Release/Last Update Date: August 2018

Authors and contributors: Isabela Cachola, Eric Holgate, Junyi Jessy Li (all from the University of Texas at Austin) and Daniel Preotiuc Pietro (University of Pennsylvania)
Article address: https://www.aclweb.org/anthology/C18-1248.pdf

4. Multilingual Twitter Sentiment Classification: The Role of Human Annotators (Multilingual Twitter SentimentClassification: The Role of Human Annotators)

Among the studies on sentiment analysis listed in this article, this is the only study that emphasizes the importance of human annotators. In this automated tweet sentiment classification experiment, researchers from the Jožef Stefan Institute analyzed a large data set of sentiment annotated with multilingual tweets.

Specifically, the research team annotated 1.6 million tweets in 13 different languages. Using these annotated tweets as training data, the team built multiple automatic sentiment classification models.

Their experiment reached some interesting conclusions. First, the researchers pointed out that statistically, the performance of the top classification models did not differ significantly. Secondly, when applied to an ordered three-category sentiment classification problem, the basic accuracy of the classification model has nothing to do with performance. Finally, the researchers stated that they should focus on the accuracy of the training set rather than the training model used.

Release/Last Update Date: May 5, 2016

Authors and contributors: Igor Mozeti, Miha Grčar and Jasmina Smailovičč (all from the Knowledge Technology Department of the Jožef Stefan Institute)
Article address: https://arxiv.org/pdf/1602.07563v2.pdf

5. MELD: A multi-modal and multi-party data set for emotion recognition

In this paper, the author explains the increasing research in the field of conversational emotion recognition. At the same time, they pointed out that the field lacks a large-scale conversational emotion database. In order to make up for this, the researchers proposed a multi-modal emotion line data set (MELD), which is an expansion and enhancement of the original emotion line (EmotionLines) data set.
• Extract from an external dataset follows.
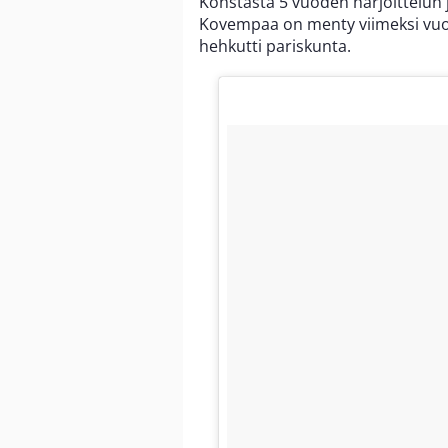
Konstasta 5 vuoden harjoittelun 
Kovempaa on menty viimeksi vuonn
hehkutti pariskunta.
MELD includes 13,000 voices from 1433 dialogues from the TV series "Friends". The data set mainly focuses on conversations between two or more speakers. In addition, every sentence has emotions and emotional labels. The original data set of EmotionLines only contains the text of the dialogue. Therefore, it can only be used for text analysis. The main improvement of the data set is the addition of audio and video modes. MELD includes the words spoken, the tone of voice and the facial expression of the speaker.

Release/Last Update Date: July 4, 2019

Authors and contributors: Soujanya Poria (Singapore University of Technology and Design), Devamanyu Hazarika (National University of Singapore), Navonil Majumder (National Institute of Technology, Mexico), Gautam Naik (Nanyang Technological University), Erik Cambria (Nanyang Technological University), Rada Mihalcea (Michigan the University)
Article address: https://arxiv.org/pdf/1810.02508v6.pdf

Creating an emotionally intelligent machine is an ambitious goal. To this end, sentiment analysis and sentiment recognition are necessary steps. Hope these papers will help strengthen your understanding of the work currently done in this field.